• _GIVEN TEXT_
----------------------------------------

Monday, 9 August 2010

The Byzantine Catholic Forum Takes on Our Post on the Jesus Prayer


Someone from Eagle River AK who goes by the name of ‘aramis’ submitted a hit-and-run comment on our post from five years ago (!) on the Jesus Prayer in the Eastern Rite Catholic Church. We wondered what to do and decided after reading the series of comments on our post on the Byzantine Catholic Forum to make the following reply.
First let us post the original comment by ‘desertman’ on the Forum:
I'm looking for some Eastern Catholic responses to this article. It is from an Orthodox blog, which questions the possibility of a Catholic truly embracing the serious practice of the Jesus Prayer and hesychasm without creating serious tension with his Catholic identity.
I'd like to think the author is wrong, but he makes some interesting points.
Someone named ‘aramis’ replied as follows. ‘Aramis’ is the person who wished to comment directly on our blog:
Thing is, it's possible to embrace the Jesus prayer without full-blown hesychasm. Just like one can embrace the Hail Mary without embracing the full cultus of the Dominican Rosary*.
Mind-altering extended prayer (like hesychasts do) can be done with just about any repetitive prayer.
Even the Dominican Rosary can become a mind-altering system of prayer.

----------------------------------------

• _Transcribed page contents_

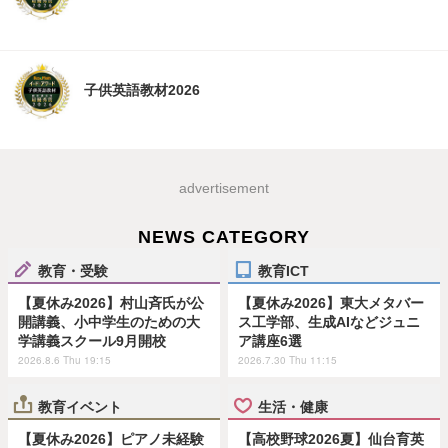
子供英語教材2026
advertisement
NEWS CATEGORY
教育・受験
教育ICT
【夏休み2026】村山斉氏が公
【夏休み2026】東大メタバー
開講義、小中学生のための大
ス工学部、生成AIなどジュニ
学講義スクール9月開校
ア講座6選
2026.8.6 Thu 19:15
2026.7.30 Thu 11:15
教育イベント
生活・健康
【夏休み2026】ピアノ未経験
【高校野球2026夏】仙台育英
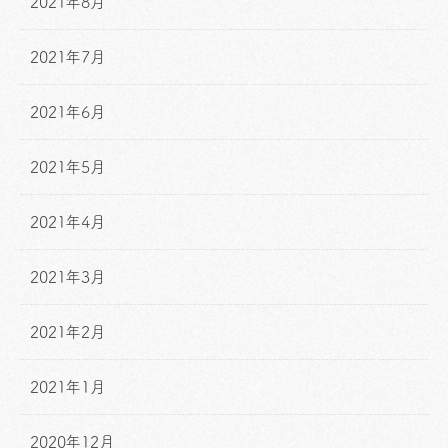
2021年8月
2021年7月
2021年6月
2021年5月
2021年4月
2021年3月
2021年2月
2021年1月
2020年12月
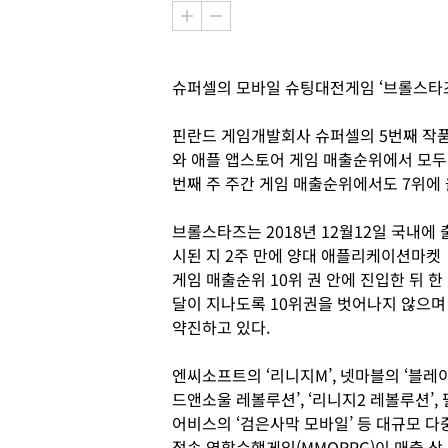
슈퍼셀의 모바일 슈팅대전게임 ‘브롤스타즈
핀란드 게임개발회사 슈퍼셀의 5번째 작품
와 애플 앱스토어 게임 매출순위에서 모두 
번째 주 주간 게임 매출순위에서도 7위에 
브롤스타즈는 2018년 12월12일 국내에 
시된 지 2주 만에 양대 애플리케이션마켓
게임 매출순위 10위 권 안에 진입한 뒤 한
달이 지나도록 10위권을 벗어나지 않으며
약진하고 있다.
엔씨소프트의 ‘리니지M’, 넷마블의 ‘블레
드앤소울 레볼루션’, ‘리니지2 레볼루션’, 
어비스의 ‘검은사막 모바일’ 등 대규모 다
접속 역할수행게임(MMORPG)이 매출 상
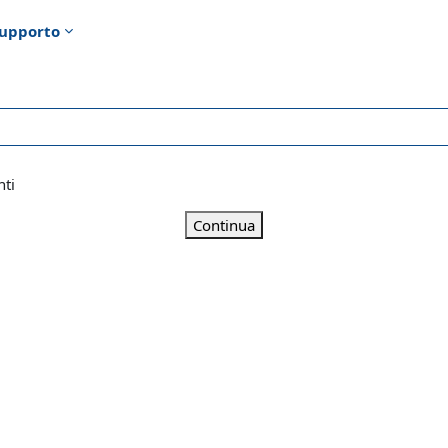
upporto
nti
Continua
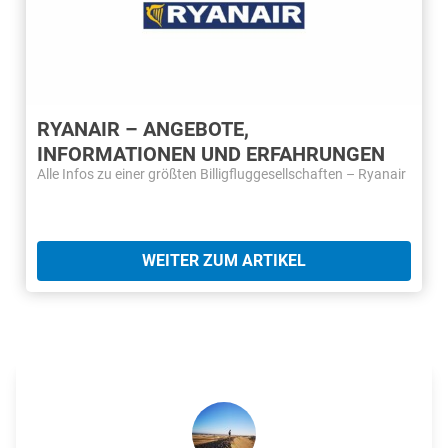
RYANAIR – ANGEBOTE,
INFORMATIONEN UND ERFAHRUNGEN
Alle Infos zu einer größten Billigfluggesellschaften – Ryanair
WEITER ZUM ARTIKEL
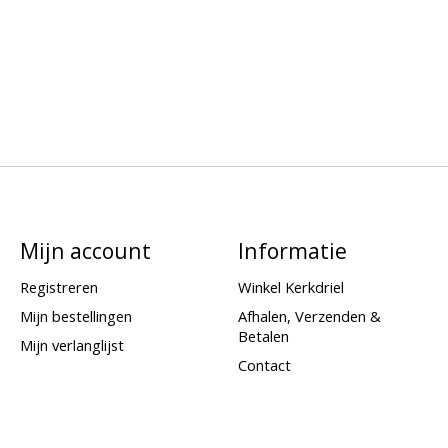
Mijn account
Informatie
Registreren
Winkel Kerkdriel
Mijn bestellingen
Afhalen, Verzenden &
Betalen
Mijn verlanglijst
Contact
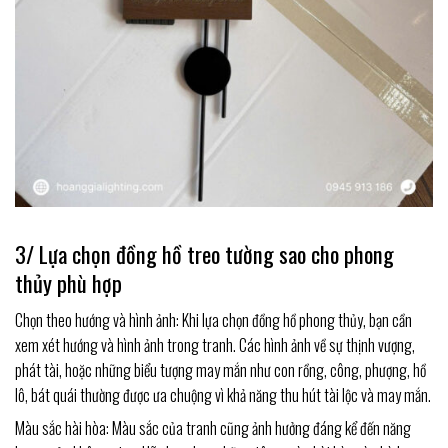
3/ Lựa chọn đồng hồ treo tường sao cho phong
thủy phù hợp
Chọn theo hướng và hình ảnh: Khi lựa chọn đồng hồ phong thủy, bạn cần
xem xét hướng và hình ảnh trong tranh. Các hình ảnh về sự thịnh vượng,
phát tài, hoặc những biểu tượng may mắn như con rồng, công, phượng, hồ
lô, bát quái thường được ưa chuộng vì khả năng thu hút tài lộc và may mắn.
Màu sắc hài hòa: Màu sắc của tranh cũng ảnh hưởng đáng kể đến năng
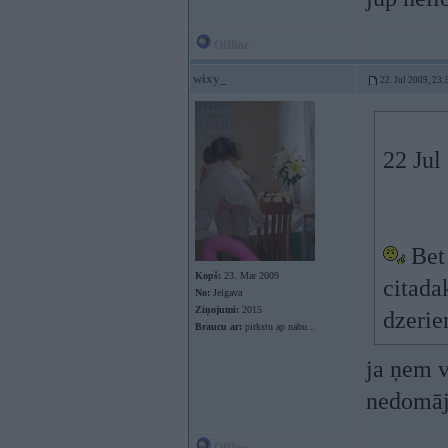
Offline
wixy_
22. Jul 2009, 23:
22 Jul
Bet 
Kopš:
23. Mar 2009
citada
No:
Jelgava
Ziņojumi:
2015
dzerie
Braucu ar:
pirkstu ap nabu...
ja ņem v
nedomāj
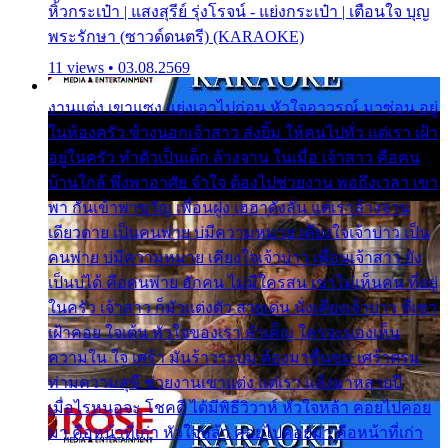
หิ้วกระเป๋า | แสงสุรีย์ รุ่งโรจน์ - แย่งกระเป๋า | เตือนใจ บุญ
พระรักษา (ซาวด์ดนตรี) (KARAOKE)
11 views • 03.08.2569
งานแต่ง เขาแซง แย่งเอาไปก่อน หัวใจอาวรณ์ มาซ่อน อยู่
ในห้องครัว ข้างนอกเจ้าสาว ส่งยิ้ม ให้คนไปทั่ว แต่เรา เฝ้า
อยู่ในครัว ทำตัวเป็นเด็ก ล้างจาน ในเมื่อ เจ้าสาว คือคน
บ้านใกล้ พึ่งพาอาศัย จำใจ ต้องไปช่วยงาน พอถึงเวลา เขา
พา กันเข้าพาขวัญ เพื่อนฝูง เฮฮาดังลั่น แต่เราล้างจาน
เดียวดาย เป็นคนพ่าย บ่มีความหมาย เคียงใจเจ้าบ่าว เป็น
คนพ่าย บ่มีความหมาย เคียงใจเจ้าบ่าว เพื่อนเจ้าสาว ยัง
เป็นบ่ได้ คือคนพ่าย ฮักคน ไม่มีใครสน เขาไม่เห็นคน ที่อยู่
ในครัว เจ้าสาว ก็มัวแต่งตัว สวยเด่น นั่งเคียงเจ้าบ่าว ที่เขา
เฝ้าคอย ใจเต้น หัวใจของเรา ลำเค็ญ ใครจะมองเห็น
ความใน ใจ เศร้า มันร้าวระบม ต้องมาขื่นขม เศร้าตรม
ท่ามความสุขี ช่วยงานเขาแต่ง แต่เรา แล้งมาหลายปี
เมื่อไรหนอจะ โชคดี ได้มีพิธีวิวาห์ หัวใจหล้า คอยไปคอย
มา คือหน้าที่เก่า หัวใจหล้า คอยไปคอยมา คือหน้าที่เก่า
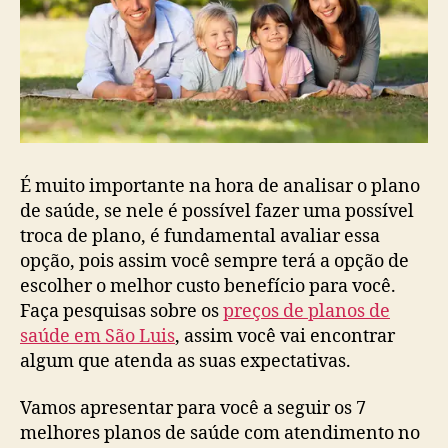
É muito importante na hora de analisar o plano
de saúde, se nele é possível fazer uma possível
troca de plano, é fundamental avaliar essa
opção, pois assim você sempre terá a opção de
escolher o melhor custo benefício para você.
Faça pesquisas sobre os
preços de planos de
saúde em São Luis
, assim você vai encontrar
algum que atenda as suas expectativas.
Vamos apresentar para você a seguir os 7
melhores planos de saúde com atendimento no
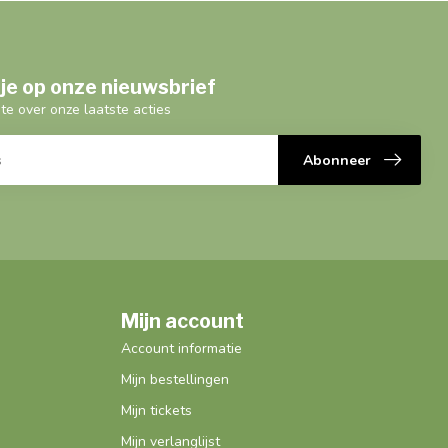
je op onze nieuwsbrief
gte over onze laatste acties
Abonneer
Mijn account
Account informatie
Mijn bestellingen
Mijn tickets
Mijn verlanglijst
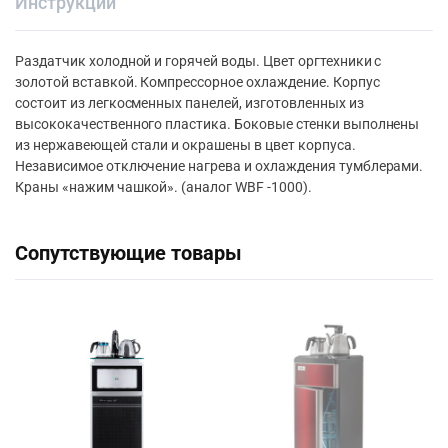
Инструкции
Раздатчик холодной и горячей воды. Цвет оргтехники с
золотой вставкой. Компрессорное охлаждение. Корпус
состоит из легкосменных панелей, изготовленных из
высококачественного пластика. Боковые стенки выполнены
из нержавеющей стали и окрашены в цвет корпуса.
Независимое отключение нагрева и охлаждения тумблерами.
Краны «нажим чашкой». (аналог WBF -1000).
Сопутствующие товары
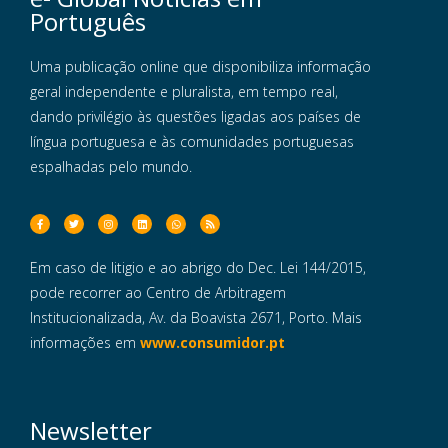
Português
Uma publicação online que disponibiliza informação
geral independente e pluralista, em tempo real,
dando privilégio às questões ligadas aos países de
língua portuguesa e às comunidades portuguesas
espalhadas pelo mundo.
Em caso de litigio e ao abrigo do Dec. Lei 144/2015,
pode recorrer ao Centro de Arbitragem
Institucionalizada, Av. da Boavista 2671, Porto. Mais
informações em
www.consumidor.pt
Newsletter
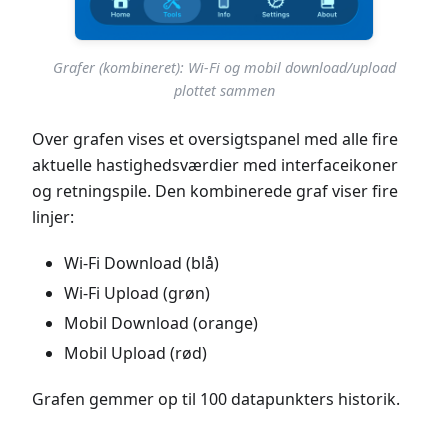
Grafer (kombineret): Wi-Fi og mobil download/upload
plottet sammen
Over grafen vises et oversigtspanel med alle fire
aktuelle hastighedsværdier med interfaceikoner
og retningspile. Den kombinerede graf viser fire
linjer:
Wi-Fi Download (blå)
Wi-Fi Upload (grøn)
Mobil Download (orange)
Mobil Upload (rød)
Grafen gemmer op til 100 datapunkters historik.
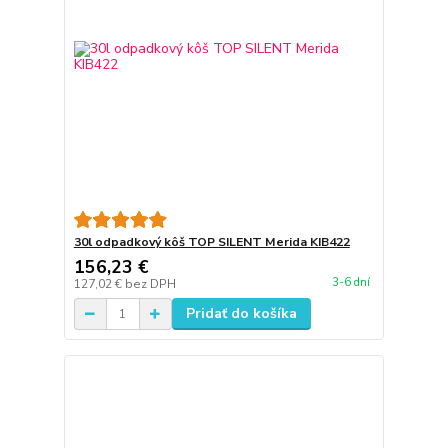
30l odpadkový kôš TOP SILENT Merida KIB422
156,23 €
3-6 dní
127,02 €
bez DPH
Pridať do košíka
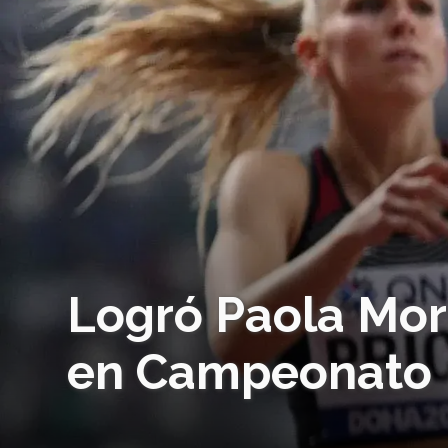
Logró Paola Mor
en Campeonato M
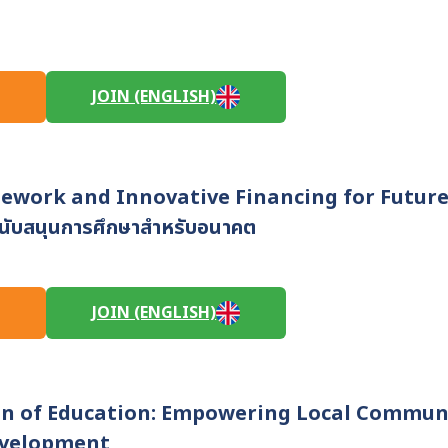
JOIN (ENGLISH)
mework and Innovative Financing for Futur
สนับสนุนการศึกษาสำหรับอนาคต
JOIN (ENGLISH)
ion of Education: Empowering Local Commun
evelopment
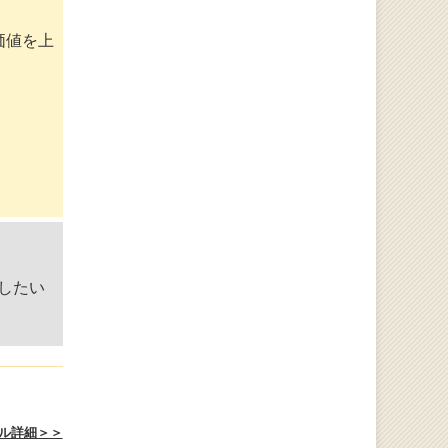
価値を上
したい
ル詳細＞＞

----------------------------------------

• _ASSIGNED TASK 1_
Transcribe the blog post between "Mind-altering extended prayer" and "system of prayer.", inclusive.
• _ASSIGNED TASK 2_
Answer these questions from the blog post:
(a) Where is the commenter who goes by 'aramis' from?
(b) How long before this reply had the post on the Jesus Prayer been published?
(c) According to 'aramis', embracing the Jesus prayer without full-blown hesychasm is like embracing what, without what?
• _ASSIGNED TASK 3_
List every prayer that the blog post mentions by name.
The listing above was taken from a source separate from the blog post.

• _ANSWER SECTION 1_
Mind-altering extended prayer (like hesychasts do) can be done with just about any repetitive prayer.
Even the Dominican Rosary can become a mind-altering system of prayer.

• _ANSWER SECTION 2_
(a) Eagle River AK.
(b) Five years.
(c) Embracing the Hail Mary without embracing the full cultus of the Dominican Rosary.

• _ANSWER SECTION 3_
- The Jesus Prayer
- The Hail Mary
- The Dominican Rosary